Top of SUPPLIED ENTRIES

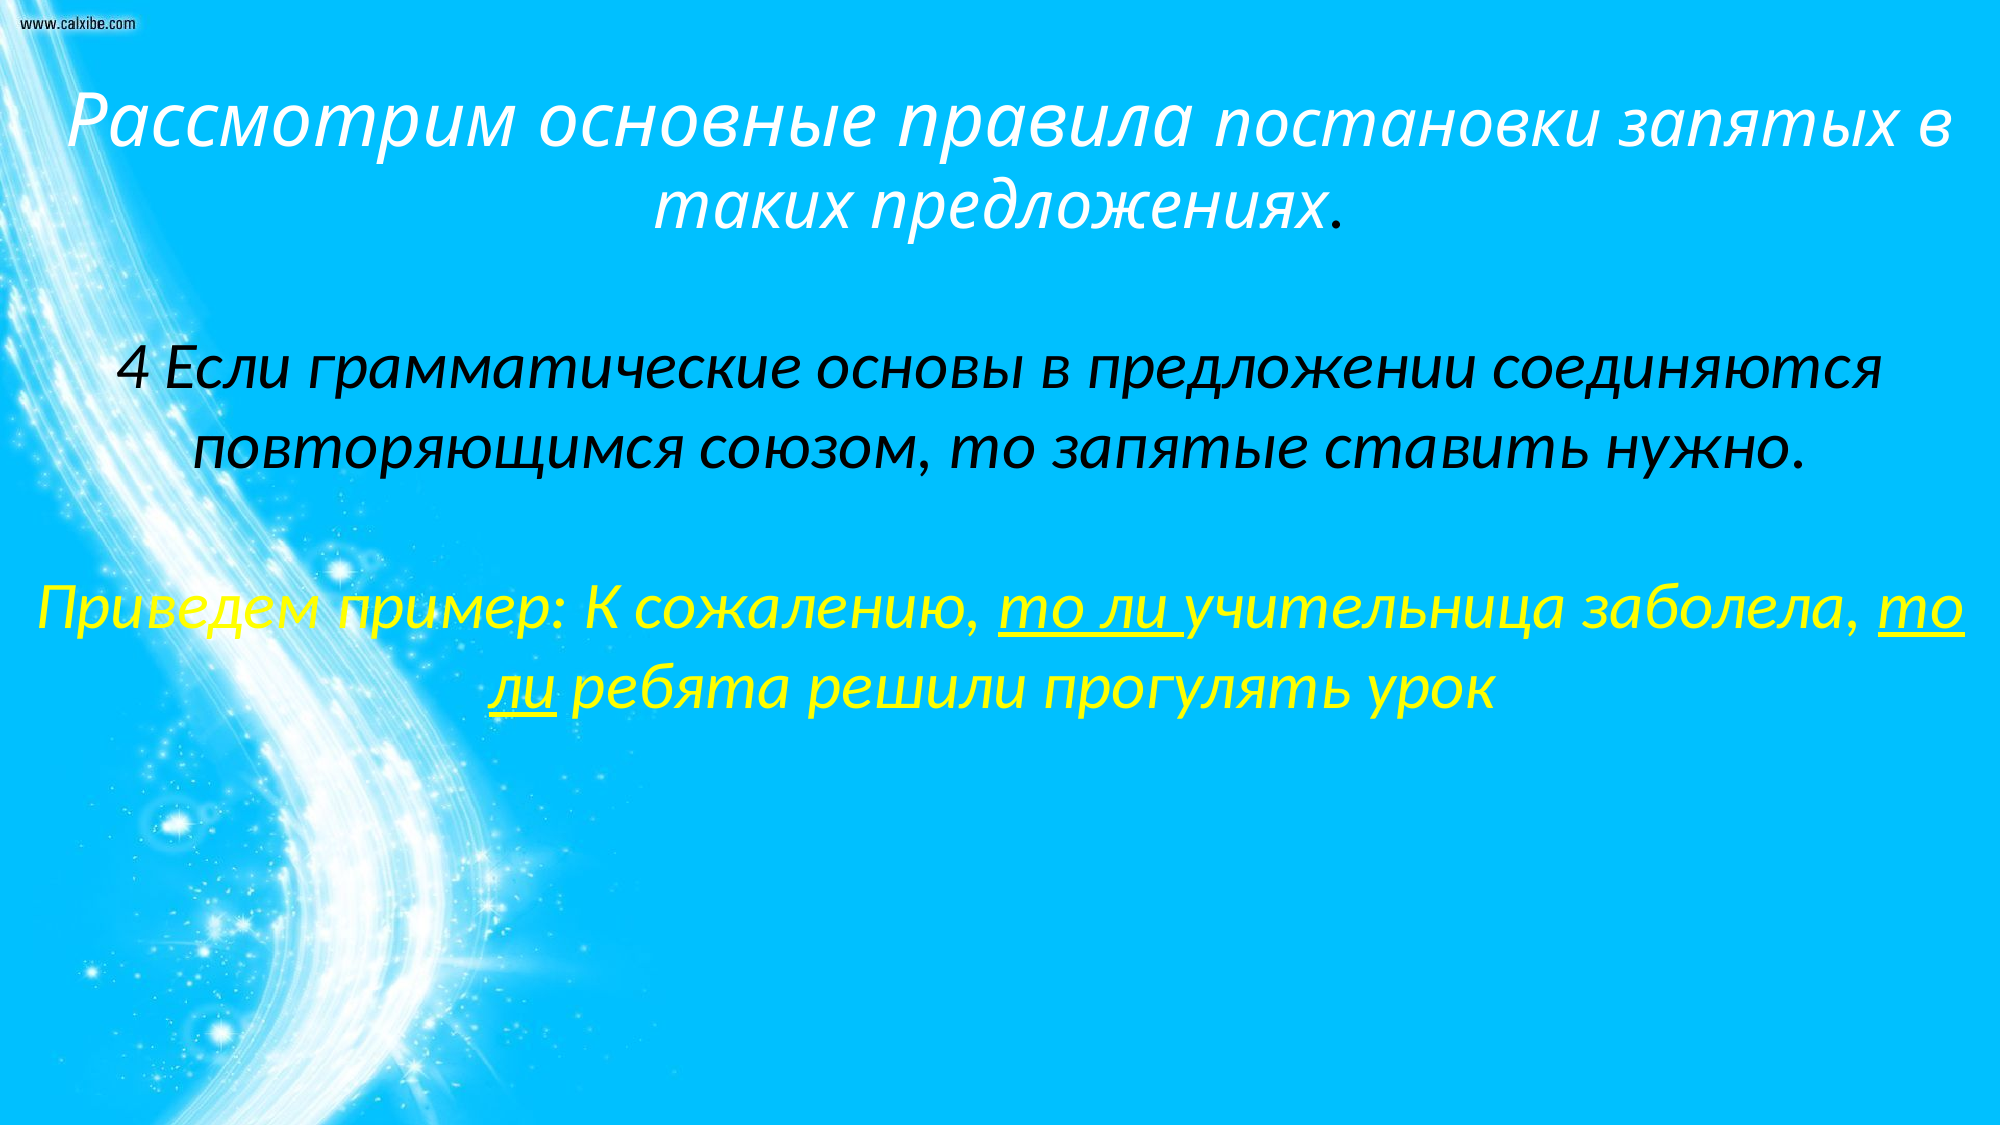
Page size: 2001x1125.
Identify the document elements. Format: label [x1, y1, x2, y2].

list [0, 0, 2000, 1125]
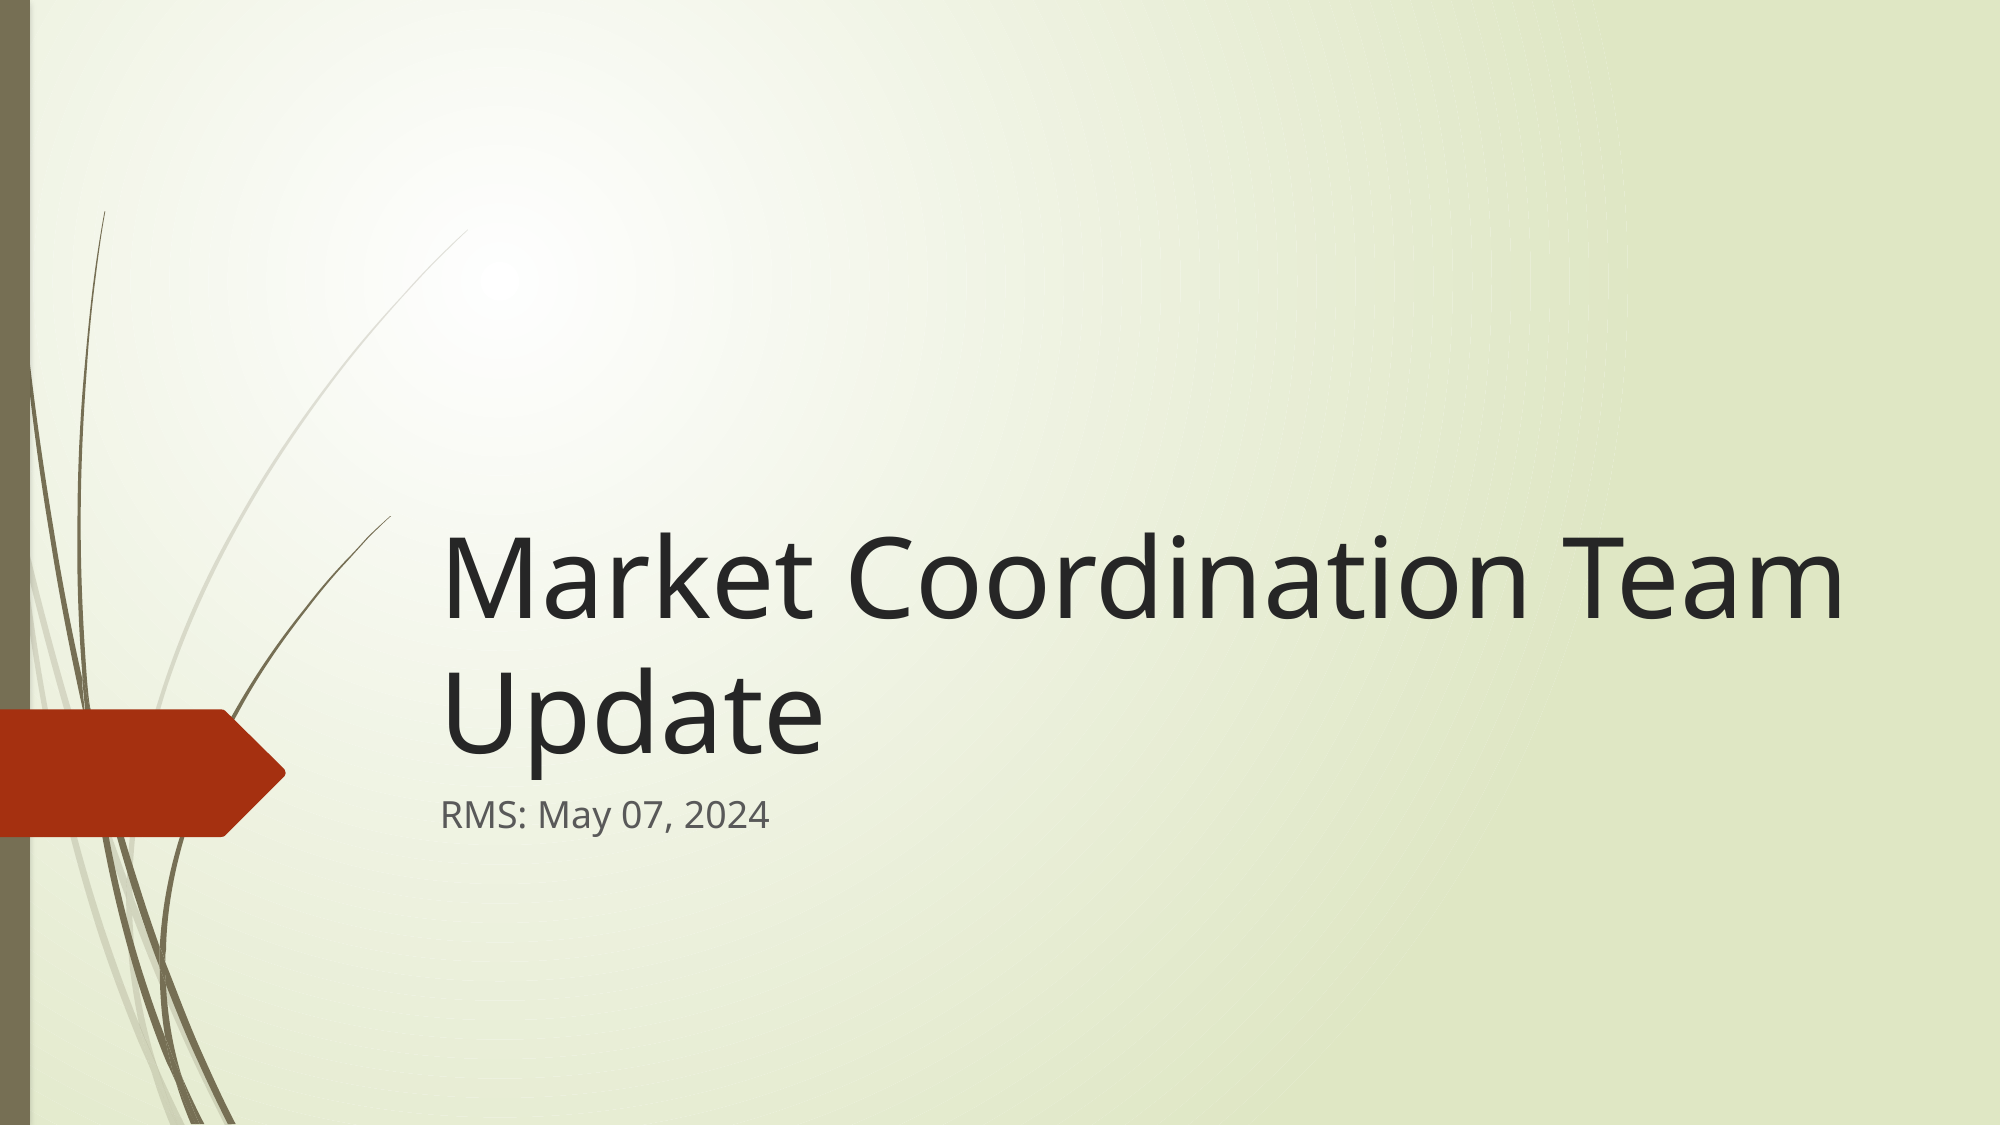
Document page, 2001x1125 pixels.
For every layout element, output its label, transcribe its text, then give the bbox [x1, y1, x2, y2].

subtitle RMS: May 07, 2024 [424, 783, 1888, 969]
title Market Coordination Team Update [424, 412, 1888, 783]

Bottom of SUPPLIED ENTRIES

__INSTRUCTION__. Every line of the data should be transcribed exactly. Omit the images.

__WRITTEN SOLUTION__.
Page size: 2001x1125.
Identify the document elements. Format: label [x1, y1, x2, y2].

list [0, 0, 2000, 1125]
Document page, 2001x1125 pixels.
For every layout element, output its label, transcribe its text, then give the bbox [x1, y1, x2, y2].

subtitle RMS: May 07, 2024 [424, 783, 1888, 969]
title Market Coordination Team Update [424, 412, 1888, 783]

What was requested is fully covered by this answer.